Private Energiewende

Energieautarkes Haus: Ein Leben ohne Stromanbieter

Ein Haus ohne öffentlichen Stromanschluss und ohne Kosten für Öl oder Gas: In Niedersachsen wurde jetzt ein komplett energieautarkes Haus vorgestellt, das die Bewohner völlig unabhängig von Gas- und Stromanbietern macht. Eine eigene Stromtankstelle ist auch dabei.

Stromnetz Ausbau© Gina Sanders / Fotolia.com

Hannover (red) - All das bietet privaten Bauherren das nach Angaben des Unternehmens erste vollständig energieautarke Haus, das die Helma Eigenheimbau AG am Donnerstag am Firmensitz im niedersächsischen Lehrte eröffnet hat. Ein öffentlicher Stromnetzanschluss ist nicht erforderlich - was die Bewohner des Hauses tatsächlich völlig unabhängig von Energieversorgern macht.

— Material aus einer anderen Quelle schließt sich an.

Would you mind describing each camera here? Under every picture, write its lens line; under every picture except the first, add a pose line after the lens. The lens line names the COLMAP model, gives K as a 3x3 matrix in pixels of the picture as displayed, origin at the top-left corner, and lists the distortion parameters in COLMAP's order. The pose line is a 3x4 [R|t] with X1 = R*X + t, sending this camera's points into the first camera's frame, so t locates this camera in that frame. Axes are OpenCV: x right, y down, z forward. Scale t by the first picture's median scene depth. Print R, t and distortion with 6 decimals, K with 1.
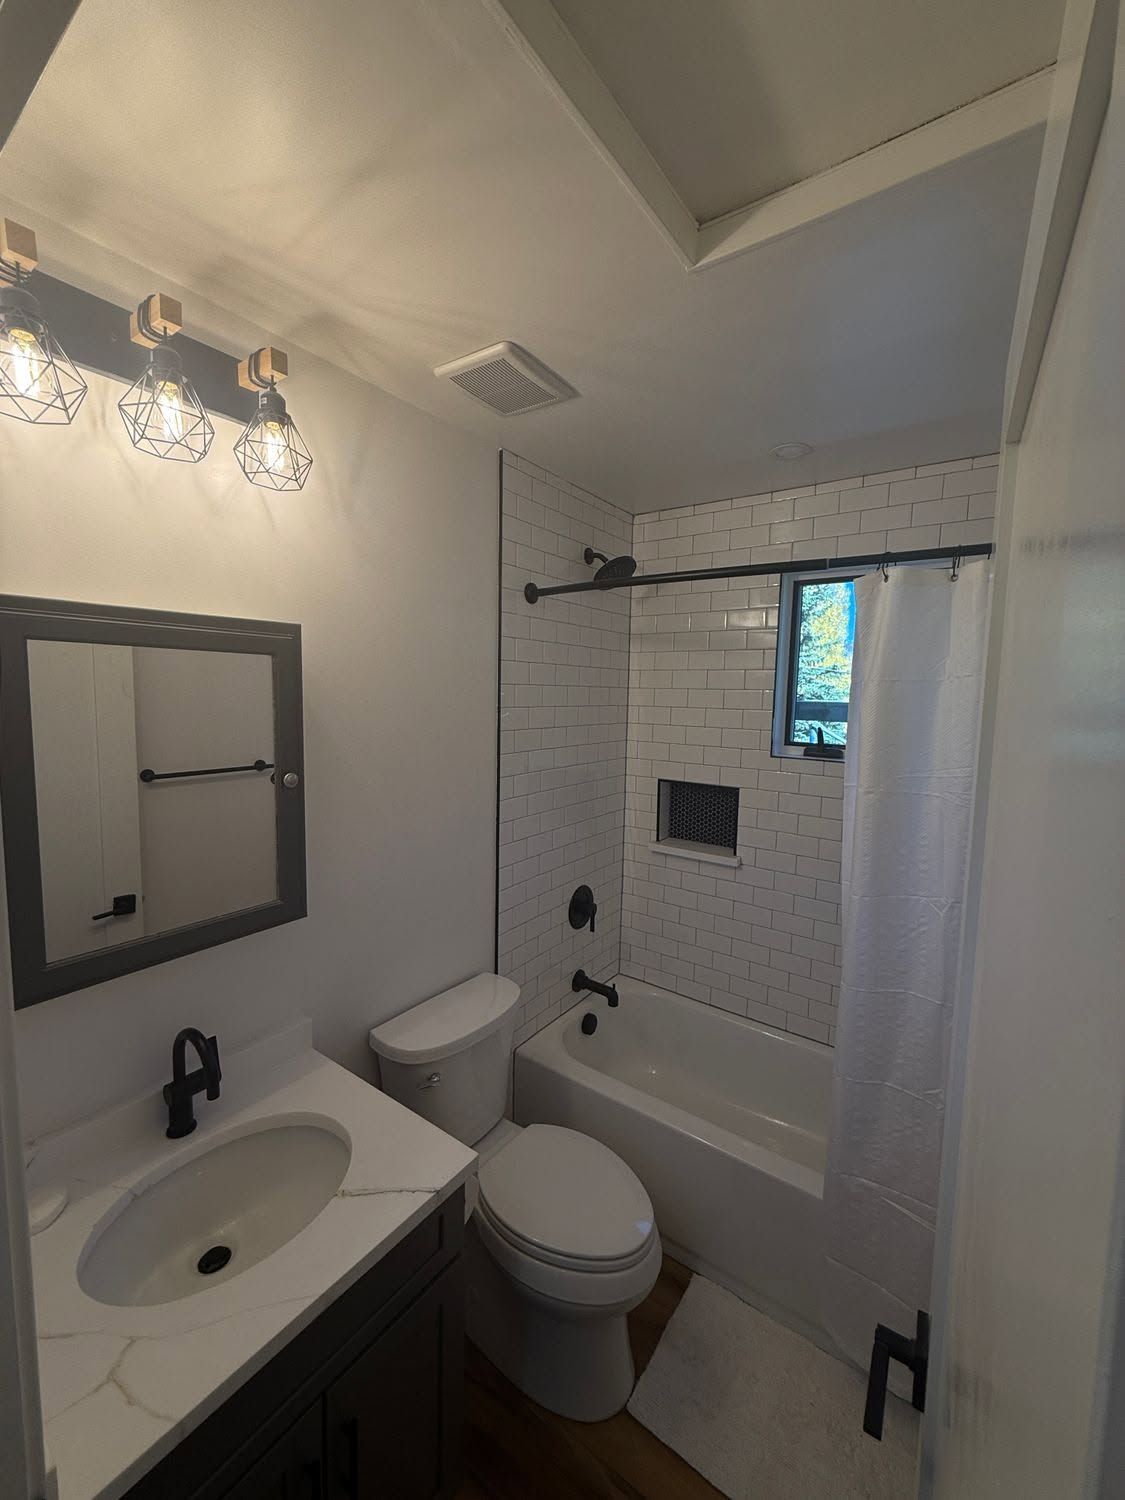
lens RADIAL K [[597.1, 0, 561.2], [0, 597.1, 742.3], [0, 0, 1]] dist [0.002481, -0.003862]
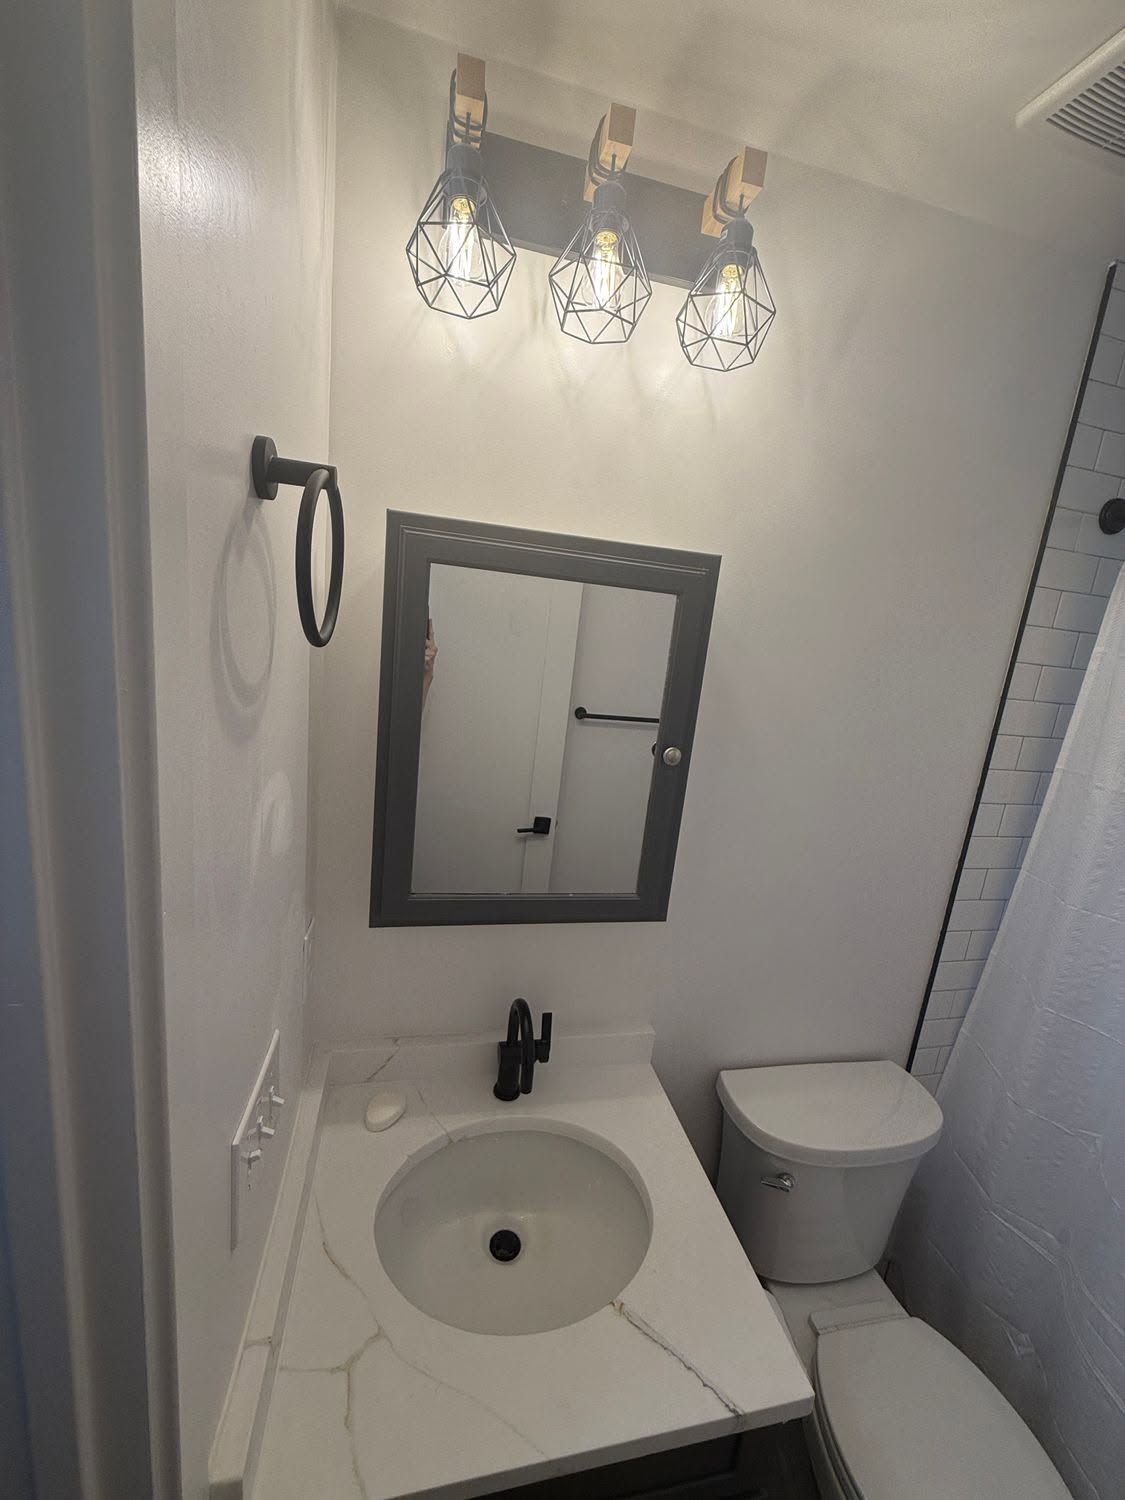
lens RADIAL K [[597.1, 0, 561.2], [0, 597.1, 742.3], [0, 0, 1]] dist [0.002481, -0.003862]
pose [[0.747133, 0.194139, -0.635691, -0.065921], [-0.146372, 0.980971, 0.127555, -0.034155], [0.648358, -0.002253, 0.761332, 0.309822]]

Kein Gas, kein Öl - nur Sonne und Holz

Die Sonne versorgt das Haus mit Wärmeenergie für Heizung und Warmwasser und liefert den Strom für Haushalt und Elektromobilität. Ein spezielles Steuersystem sorgt für einen effizienten Einsatz der gewonnenen Energie. Sensoren in jedem Raum können die Beleuchtung oder Verschattung, aber auch die Heizung, regeln. Darüber hinaus sorgt das System in Zeiten, in denen viel Solarstrom gewonnen wird, dafür, dass dieser sinnvoll im Haus eingesetzt und verbraucht wird. Die Steuerung und Regelung dieser Anlage ist per Internet möglich.

Selbst Strom erzeugen und speichern

Den Angaben von Helma zufolge deckt der Rohstoff Sonne 65 Prozent des Jahreswärmebedarfs, je nach Standort in Deutschland auch bis zu 70 Prozent. Die von Sonnenkollektoren gesammelte Wärme wird zentral von einem Langzeit-Solarspeicher aufgenommen, wo sie ganzjährig zur Warmwasser-Bereitung zur Verfügung steht und über Monate gespeichert werden kann.

In der sonnenärmeren Jahreszeit gibt der Speicher die Wärme über Wandflächen- oder Fußbodenheizung individuell regelbar an die Räume ab. Für den restlichen Wärmebedarf kommt Stückholz zum Einsatz. Der Stückholzofen gibt etwa 90 Prozent seiner Heizenergie an einen Speicher ab; die restliche Abwärme heizt den Wohnraum.

Zusätzlich zu den Kollektoren ist eine Photovoltaik-Anlage in das Dach integriert. Auf einer Fläche von 58 Quadratmetern erzeugt sie die Menge Strom, die das Haus für seine Eigenversorgung mit Haushaltsstrom benötigt. Der Überschussstrom wird für die Elektro-Mobilität genutzt. Um den selbst erzeugten Strom flexibler einsetzen zu können - also auch dann, wenn die Sonne gerade nicht scheint - wird dieser in einem Akku zwischengespeichert. So kann ein Elektromobil auch noch am Feierabend mit eigenproduziertem Strom geladen werden.

70 Prozent unter Passivhausstandard

Gemessen an einem konventionellen Gebäude liegt der Primärenergiebedarf des Hauses laut Helma mit 9 kWh pro Quadratmeter und Jahr um 88 Prozent unter dem Wert, den die Energieeinsparverordnung für Neubauten vorschreibt und etwa 70 Prozent unter Passivhausstandard.